══ EXERCISE PASSAGE ══

# Midlands Car Care & CleanDetail Enthusiast Training Day - 27/1/13



## CleanDetail (Mar 7, 2009)

Due to the success of our training day held on the 30th of December, another course has been set up. Previous course details and write up can be found here

****** Detailing Training Day Details!! ******

Midlands Car Care & CleanDetail are hosting a joint training day at CleanDetails detailing studio in Doncaster on the 27th of January 2013.

Places are limited to 12 people!!

If you fancy a day learning the fine art of detailing at an advanced enthusiast level then please enquire. The following points will be covered on the day:

• Product selection
• Importance of product selection
• Cleaning
• Claying
• Importance & how to mask
• Polishes, compounds and filler polishers
• Application of Polishers via Hand
• Application of polishers via Machine
• DA Machine Polishing
• Rotary Machine polishing
• Polymer, Nano & Ceramic sealants
• Wax's & LSP​
You'll have to opportunity to try some of the best products available on the market today. Products such as Swissvax Crystal Rock will be available to have a play with :thumb:

There will be a prize at the end of the day to the person who answers the most questions correctly at the end of the day, combined with the person we think as progressed the most.

*Date: 27/01/13
Time: 10am start 5pm+ finish
Location: CleanDetail, Unit 15 Jupiter Business Park, 353 Bentley Road, Doncaster, DN5 9TJ*

***Price is £79.99 Per Person & ALL refreshments & food included.***

A £30 deposit / admin fee is required to guarantee your space. (non refundable)

If you are interested in taking a place (several have gone already) Please email us at [email protected]

*Please only contact us through the email above as we would like to keep all communication in one place to ensure a smoother booking system*

Here are a few snaps from our last session:









































































*Me & Russ are happy to collect people from the train station (Doncaster Central) for those who are coming from further afield.*


----------



## TopSport+ (Jul 22, 2012)

It will be a very good training and it will be a lot of good stuff:thumb:


----------



## MidlandsCarCare (Feb 18, 2006)

Thanks for posting up Nick - really looking forward to the next session!


----------



## VdoubleU (Oct 15, 2012)

Such a shame I don't have the money at the moment 

Will there be more like this later on in the year?


----------



## CleanDetail (Mar 7, 2009)

VdoubleU said:


> Such a shame I don't have the money at the moment
> 
> Will there be more like this later on in the year?


There sure will. Each one will be advertised around a month in advance.

Thanks in advance,
Nick


----------



## MidlandsCarCare (Feb 18, 2006)

We will have future dates in The Midlands and Surrey!


----------



## Mattodl (Sep 13, 2012)

^ roll on the midlands


----------



## MidlandsCarCare (Feb 18, 2006)

I need to get my new unit sorted before we can host in the Midlands but it shouldn't be too far away now.


----------



## Danny_Leeds (Dec 28, 2011)

Email sent


----------



## Mattodl (Sep 13, 2012)

Where is your unit within the midlands russ?


----------



## MidlandsCarCare (Feb 18, 2006)

Walsall, WS2. 

2 mins from J9 or J10 M6


----------



## Mattodl (Sep 13, 2012)

Was going to route plan it, i'm in Birmingham so not too far.


----------



## Rob.c (Feb 22, 2011)

Are there any spaces left for this? Also do we need to bring anything etc, silly q's i know but ya never know.

═══

▶ **BRIEF 1**
Print the part of the training-day thread that opens with the words "# Midlands Car" and closes with "of January 2013.".
The training-day thread and the records that come after it are unrelated to each other.

══ THE INPUT ══

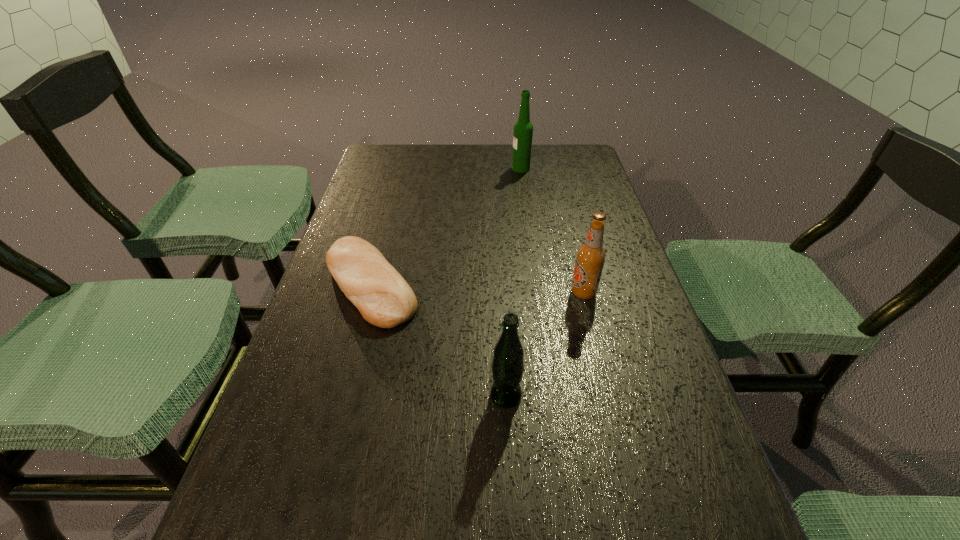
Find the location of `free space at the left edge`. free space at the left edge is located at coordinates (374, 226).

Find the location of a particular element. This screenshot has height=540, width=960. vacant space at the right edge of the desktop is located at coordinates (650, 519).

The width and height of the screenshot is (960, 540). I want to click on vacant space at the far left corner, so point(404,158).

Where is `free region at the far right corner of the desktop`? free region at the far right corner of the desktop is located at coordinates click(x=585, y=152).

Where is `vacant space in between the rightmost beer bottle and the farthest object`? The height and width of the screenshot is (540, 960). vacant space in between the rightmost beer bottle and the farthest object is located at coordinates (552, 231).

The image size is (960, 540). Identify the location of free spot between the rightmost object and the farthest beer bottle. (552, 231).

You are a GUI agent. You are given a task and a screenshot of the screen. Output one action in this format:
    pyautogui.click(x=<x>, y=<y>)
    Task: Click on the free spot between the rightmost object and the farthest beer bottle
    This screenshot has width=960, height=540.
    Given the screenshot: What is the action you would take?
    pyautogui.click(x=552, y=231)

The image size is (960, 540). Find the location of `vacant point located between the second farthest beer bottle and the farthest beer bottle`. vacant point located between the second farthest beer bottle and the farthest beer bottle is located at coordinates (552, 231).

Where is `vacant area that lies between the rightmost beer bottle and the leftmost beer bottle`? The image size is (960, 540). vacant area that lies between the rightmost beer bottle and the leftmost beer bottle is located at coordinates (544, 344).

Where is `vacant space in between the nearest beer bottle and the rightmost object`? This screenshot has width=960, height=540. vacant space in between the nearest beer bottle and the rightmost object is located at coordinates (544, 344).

═══

▶ **BRIEF 2**
Output the lines of the records exactly as they appear, starting with the line that contains "The width and" and ending with the line that contains "coordinates click(x=585, y=152).", both lines included.

▶ **EXERCISE RESPONSE 1**
# Midlands Car Care & CleanDetail Enthusiast Training Day - 27/1/13



## CleanDetail (Mar 7, 2009)

Due to the success of our training day held on the 30th of December, another course has been set up. Previous course details and write up can be found here

****** Detailing Training Day Details!! ******

Midlands Car Care & CleanDetail are hosting a joint training day at CleanDetails detailing studio in Doncaster on the 27th of January 2013.

▶ **EXERCISE RESPONSE 2**
The width and height of the screenshot is (960, 540). I want to click on vacant space at the far left corner, so point(404,158).

Where is `free region at the far right corner of the desktop`? free region at the far right corner of the desktop is located at coordinates click(x=585, y=152).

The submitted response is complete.